On parle pudiquement et hypocritement de banlieues en difficulté, de quartiers difficiles. On devrait parler de bidonvilles en dur, de favelas institutionnalisées. En France, on donne des leçons sur les droits de l'Homme au monde entier. Et on ferme les yeux sur notre propre incurie, notre propre misère. Parce qu'il y a une responsabilité politique. Elle n'incombe pas seulement à la droite ou à la gauche, même si ces banlieues ont longtemps arrangé tout le monde. La droite car l'électorat populaire n'entrait pas dans ses bastions. La gauche parce qu'elle a pu se créer des baronnies locales. Cette responsabilité-là, nous la portons tous en tant que citoyens. Parce que nous faisons semblant de croire que la banlieue est un problème de banlieue. Mais si nous tremblons tous dès qu'un bus flambe, c'est bien parce que nous savons que cette violence peut dégénérer gravement du jour au lendemain.

Alors oui il faudrait plus de flics, oui il faut reconstruire, oui il faut reloger. Oui il faut revoir la politique de la ville, l'aménagement du territoire, les politiques d'éducation, les politiques d'aides sociales, les infrastructures de transport. Songez que le dossier du fameux "désenclavement du plateau de Clichy-sous-Bois Montfermeil", le prolongement de la ligne de tram-train T4, patine maintenant depuis plusieurs années parce que les élus concernés par le décrochage n'arrivent pas se mettre d'accord sur le tracé, pour des raisons politiquement peu avouables. Mettre les cités de Clichy-sous-Bois et de Montfermeil à 5 minutes de Livry-Gargan et du Raincy, c'est faire déferler des hordes de jeunes à casquette sur de la banlieue pavillonnaire. On veut bien rompre l'isolement de ces habitants, à condition qu'ils ne passent pas par chez soi. Après ça, tous ces messieurs bleublancrougisés iront couiner qu'on ne les consulte pas si d'aventure l'Etat passe outre leurs querelles de clocher. On sortira les grands mots, les grandes tirades, sur le déni de démocratie, la volonté de recentralisation, l'asphyxie de la démocratie locale, le manque de concertation et de dialogue. On finira par croire à sa propre indignation. Et peut-être même faire admettre que l'on s'insurge pour le bien commun.

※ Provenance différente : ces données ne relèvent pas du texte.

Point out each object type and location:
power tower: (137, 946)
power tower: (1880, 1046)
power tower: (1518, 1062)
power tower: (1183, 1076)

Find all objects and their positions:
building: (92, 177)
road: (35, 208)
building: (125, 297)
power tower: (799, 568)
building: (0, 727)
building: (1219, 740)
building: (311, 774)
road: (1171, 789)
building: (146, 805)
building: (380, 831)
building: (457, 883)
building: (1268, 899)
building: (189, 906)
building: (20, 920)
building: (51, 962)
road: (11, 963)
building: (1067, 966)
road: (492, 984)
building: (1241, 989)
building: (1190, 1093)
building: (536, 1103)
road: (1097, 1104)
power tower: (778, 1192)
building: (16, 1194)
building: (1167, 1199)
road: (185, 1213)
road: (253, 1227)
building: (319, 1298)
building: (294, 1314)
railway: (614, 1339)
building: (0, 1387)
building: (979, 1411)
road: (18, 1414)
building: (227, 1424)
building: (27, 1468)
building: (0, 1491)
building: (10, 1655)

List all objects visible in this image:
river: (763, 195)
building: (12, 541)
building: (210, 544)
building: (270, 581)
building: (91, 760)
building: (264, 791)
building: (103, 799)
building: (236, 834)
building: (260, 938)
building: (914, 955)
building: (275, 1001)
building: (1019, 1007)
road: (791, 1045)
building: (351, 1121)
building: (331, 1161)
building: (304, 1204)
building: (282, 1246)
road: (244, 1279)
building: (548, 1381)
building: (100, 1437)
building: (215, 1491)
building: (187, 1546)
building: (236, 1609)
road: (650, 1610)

Je laisse à Tahar Ben Jelloun le mot de la fin:

"Evidemment il y en a qui s'en sortent et réussissent malgré tous les obstacles. Ceux-là s'éloignent de la banlieue. On parle à leur propos d'intégration. C'est une erreur. On intègre l'étranger, pas l'indigène, l'autochtone."

En photo, une partie de la cité des Bosquets à Montfermeil (93).